1. The St. Petersburg paradox was introduced in lecture 8. It was probably first discussed by Nicolas Bernoulli (one of a famous Swiss family of mathematicians in the 18th century) in 1713 in letters to another mathematician, Pierre Rémond de Montmort. It later appeared in a famous paper by his cousin Daniel Bernoulli submitted to the Imperial Academy of Sciences in Petersburg in 1738 [1], where he also discussed resolutions of the paradox. Here is another contemporary description from a letter by Gabriel Cramer, another 18th-century mathematician:

"For the sake of simplicity I shall assume that A tosses a coin in the air and B commits himself to give A 1 ducat if, at the first throw, the coin falls with its cross upward; 2 if it falls thus only at the second throw, 4 if at the third throw, 8 if at the fourth throw, etc. The paradox consists in the infinite sum which calculation yields as the equivalent which A must pay to B. This seems absurd since no reasonable man would be willing to pay 20 ducats as equivalent."

a. Assuming that you are allowed to play this game once in a casino exactly as stated above, what would you yourself be willing to pay to enter the game? 

b. The formulation of the game and the estimate of its value as infinity makes several unrealistic assumptions, both from the player's point of view and from the casino's point of view. What are these assumptions?

c. One is that even a large casino does not have infinite resources, and would have to decide on a maximum number of rounds in the game to avoid going bankrupt. Assume that the maximum payout of the casino is X, and implement and perform a simulation that estimates the expected value of the game in this case. Yo can use any tools that you prefer.

First, choose a reasonable number of X (in SEK) for a large casino. As a guideline, one of the largest casinos in the world is The Venetian in Macau. Their yearly revenue in 2019 was almost 3 billion USD. So, a maximum payout of 10 million SEK or larger seems quite possible.

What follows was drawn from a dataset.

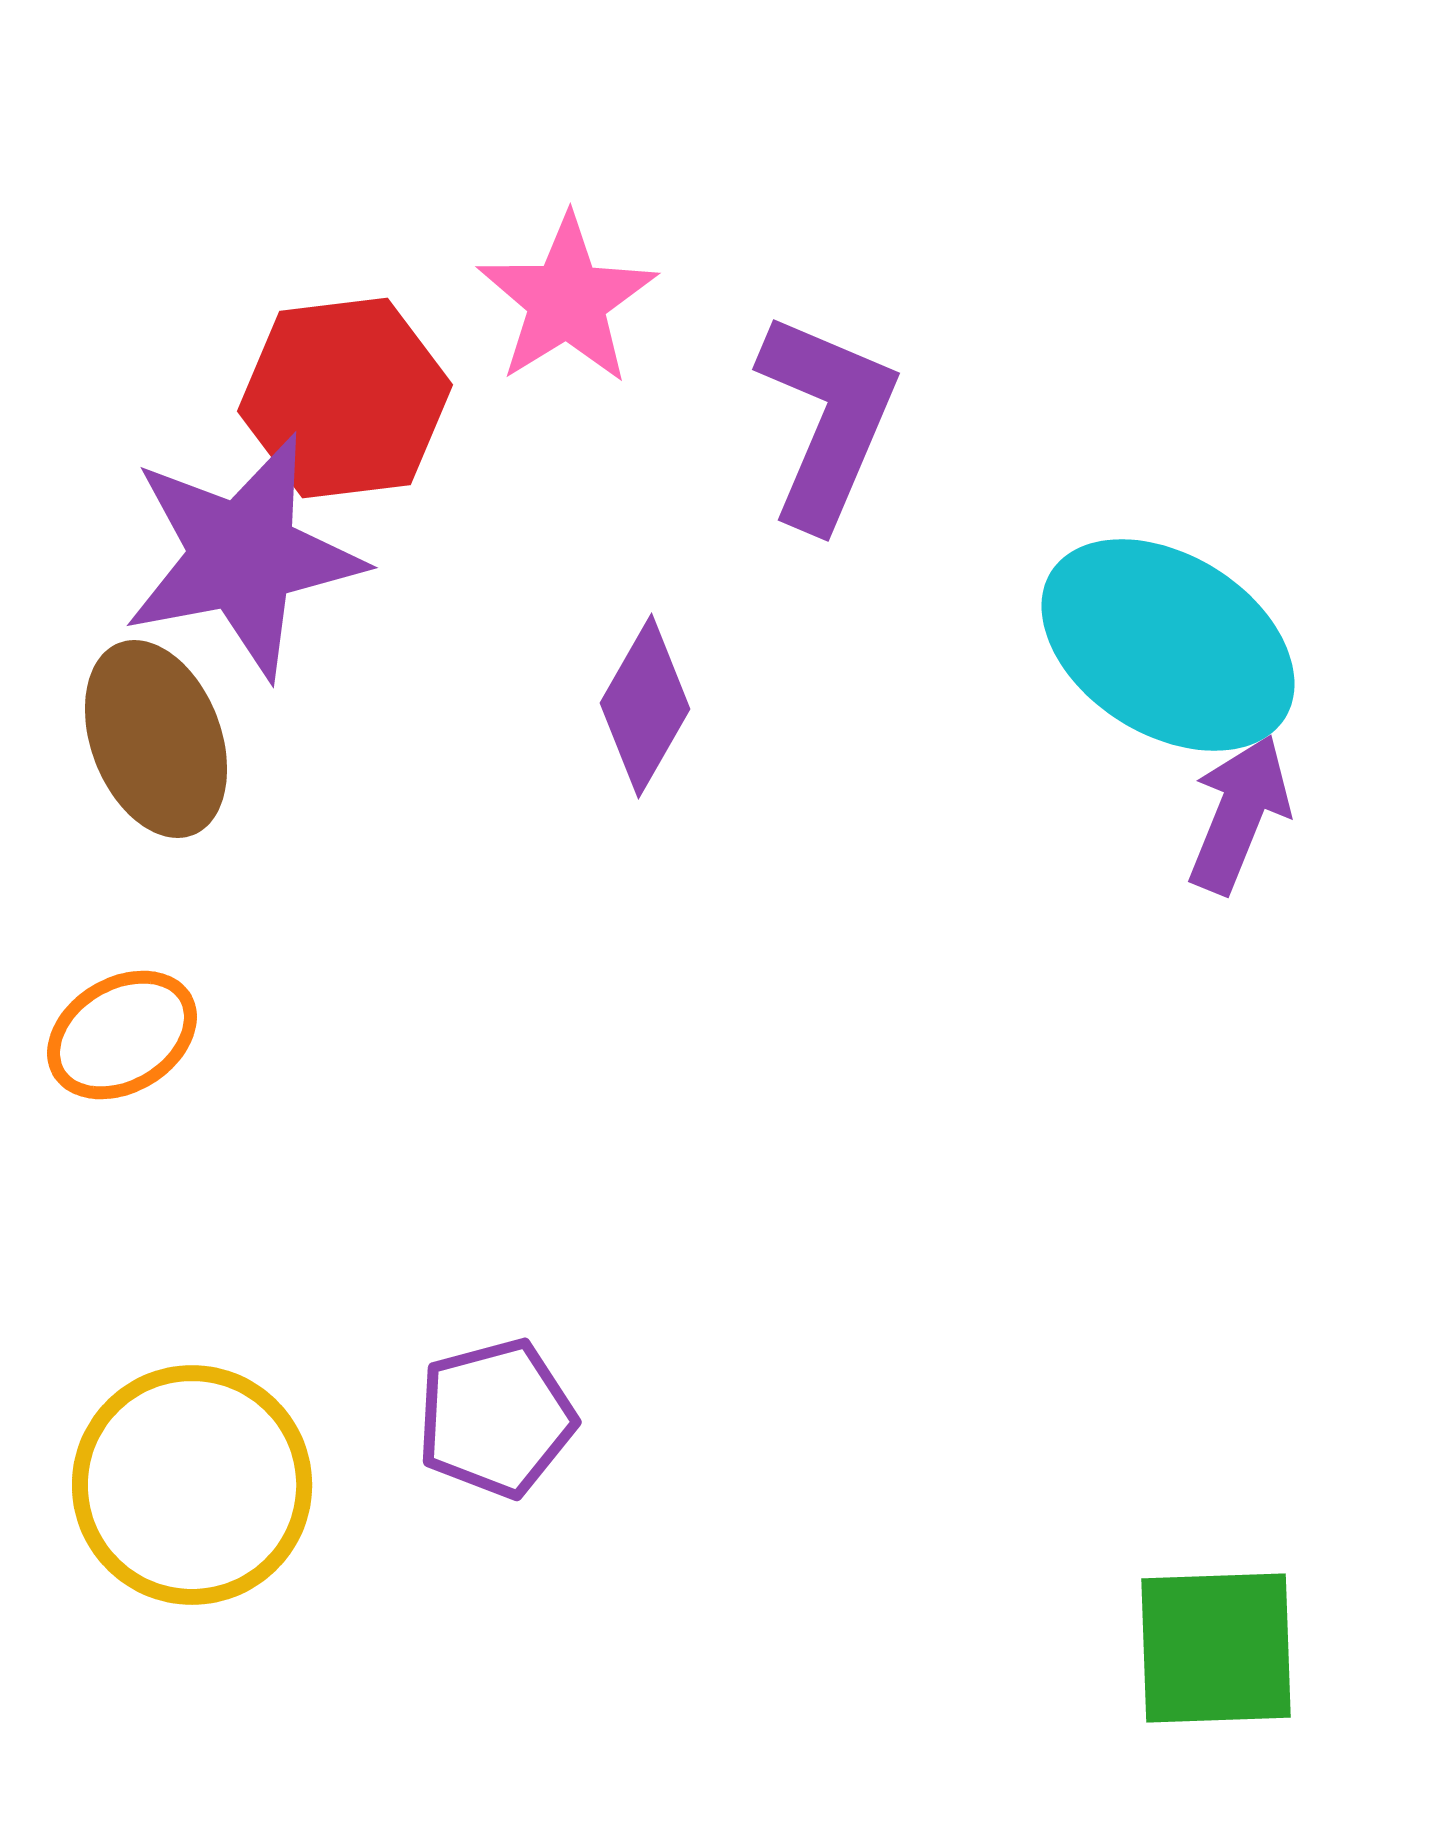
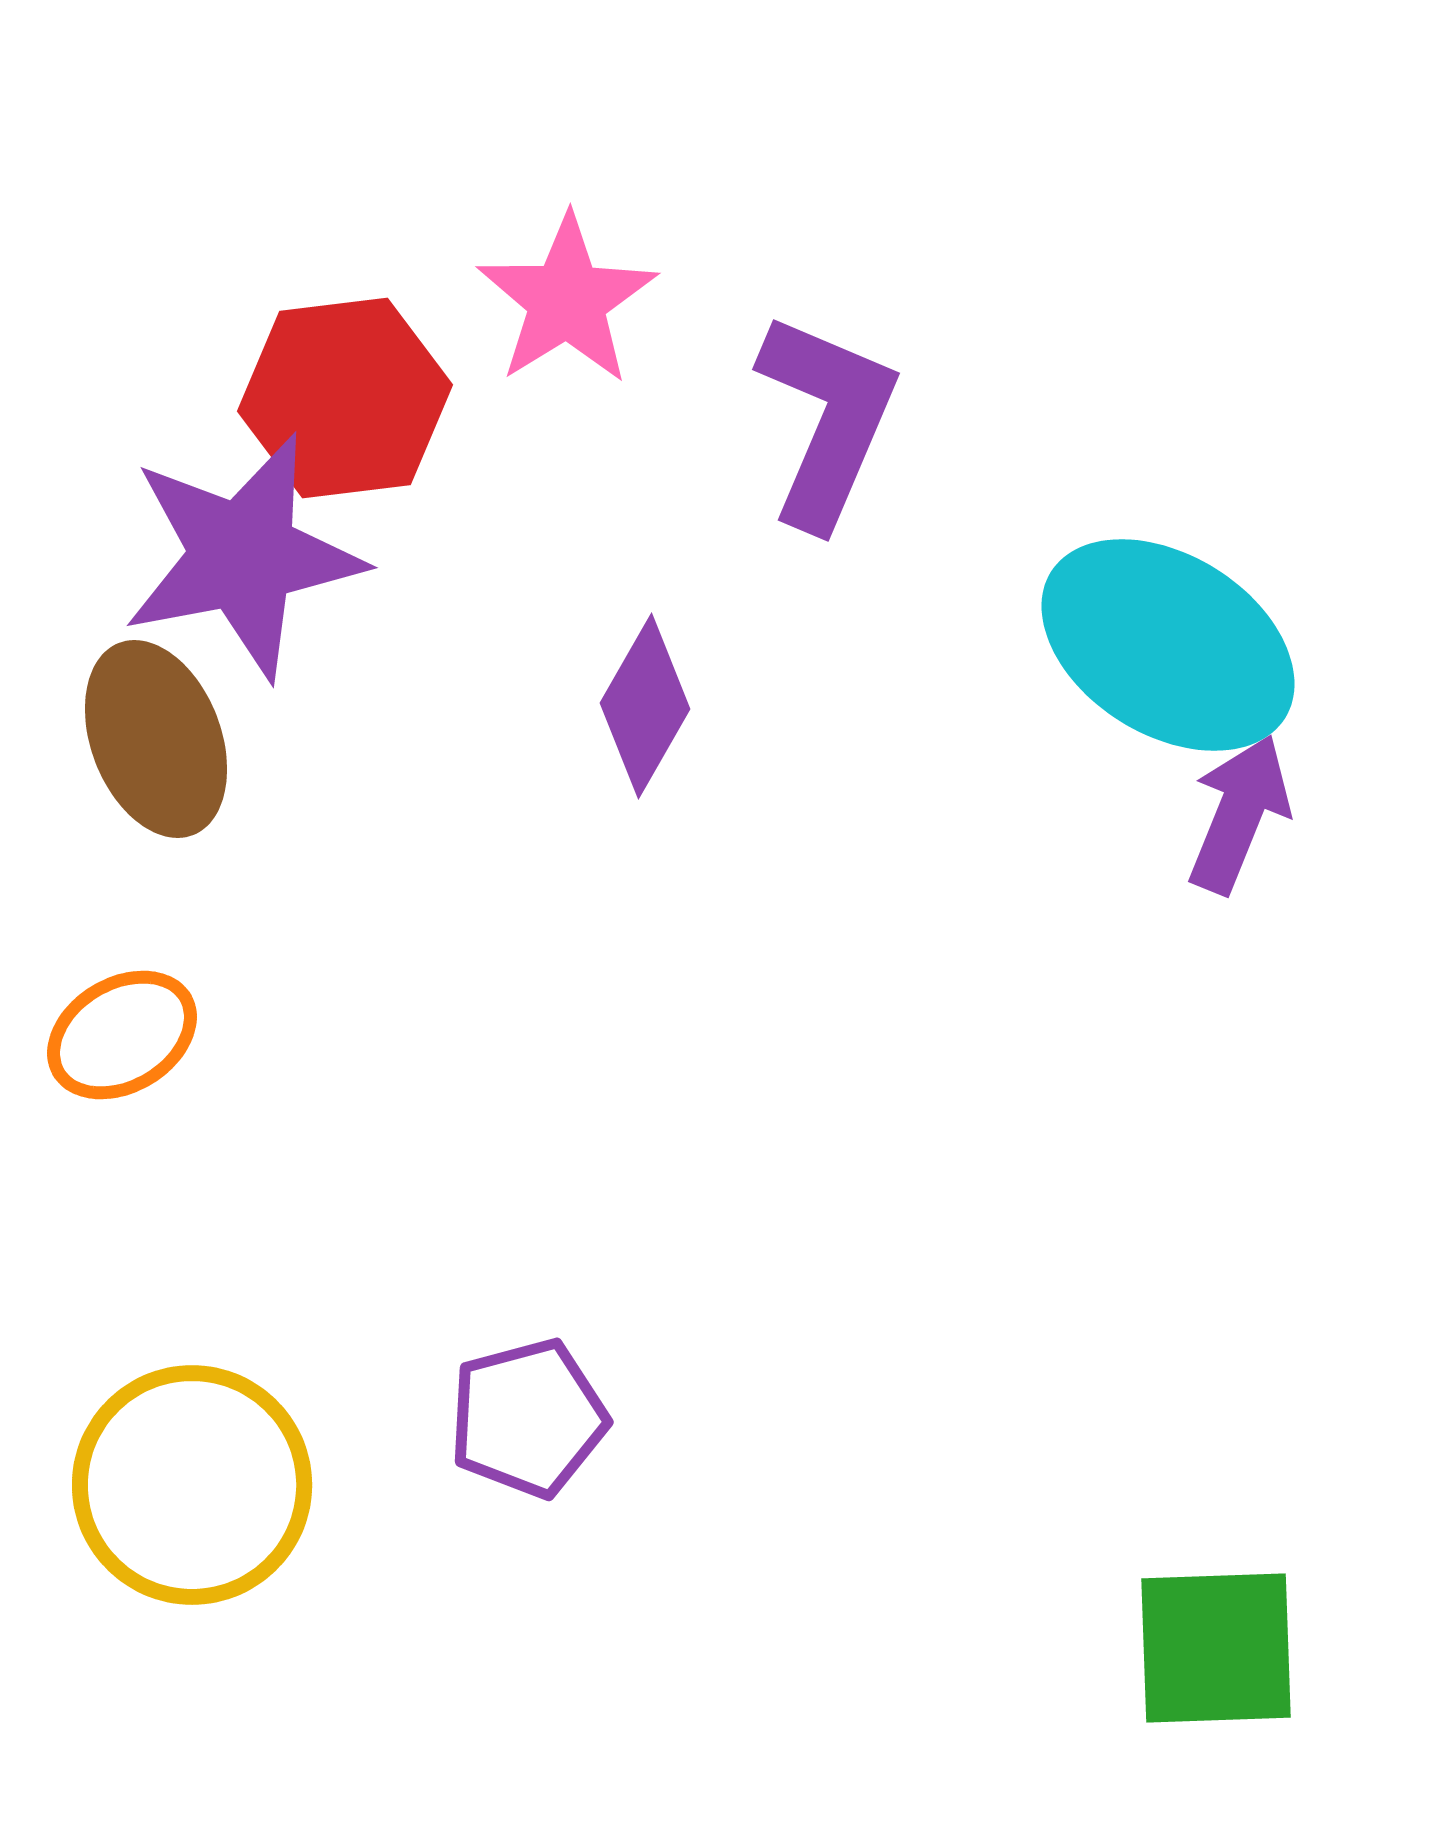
purple pentagon: moved 32 px right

Present the result of your simulations as a diagram that shows the average payoff over the last n games as a function of n. Choose a suitable maximal number of games N yourself, repeat the simulation several times, and include the result of all simulations in the diagram.

d. Discuss the convergence properties of your simulation. What value do you expect your simulation to converge to? Can you give a mathematical explanation for this value (voluntary)?

1. Daniel Bernoulli, Specimen Theoriae Novae de Mensura Sortis, Commentarii Academiae Scientiarum Imperialis Petropolitanae, Tomus V, 1738, pp.175-192. Translated as Exposition of a new theory of the measurement of risk, Louise Sommer, transl., Econometrica, 22, 23-36 (1954).

The Venetian in Macau

2. A large emergency department at an inner-city hospital has an average of 300 visitors per day. On one particularly crowded day, there were 369 visitors. Can this be reasonably explained as a random statistical fluctuation, or would you suspect that there may be other causes (such as a beginning epidemic, or a larger accident that day)?

Note - as an approximation, you can assume that patients arrive independently of each other, and with a constant probability per unit time (in reality, the arrival rate varies significantly with the time of day). In probability theory, this is called a Poisson process. In a Poisson process, the time between consecutive arrivals follows an exponential distribution Links to an external site. with a rate parameter lambda given by the number of events per unit time (300 per day in the example below).

Answer the question by performing a simulation of the arrivals during a number of days, creating a histogram of visitors per day, and analyzing the result and the shape of the resulting distribution.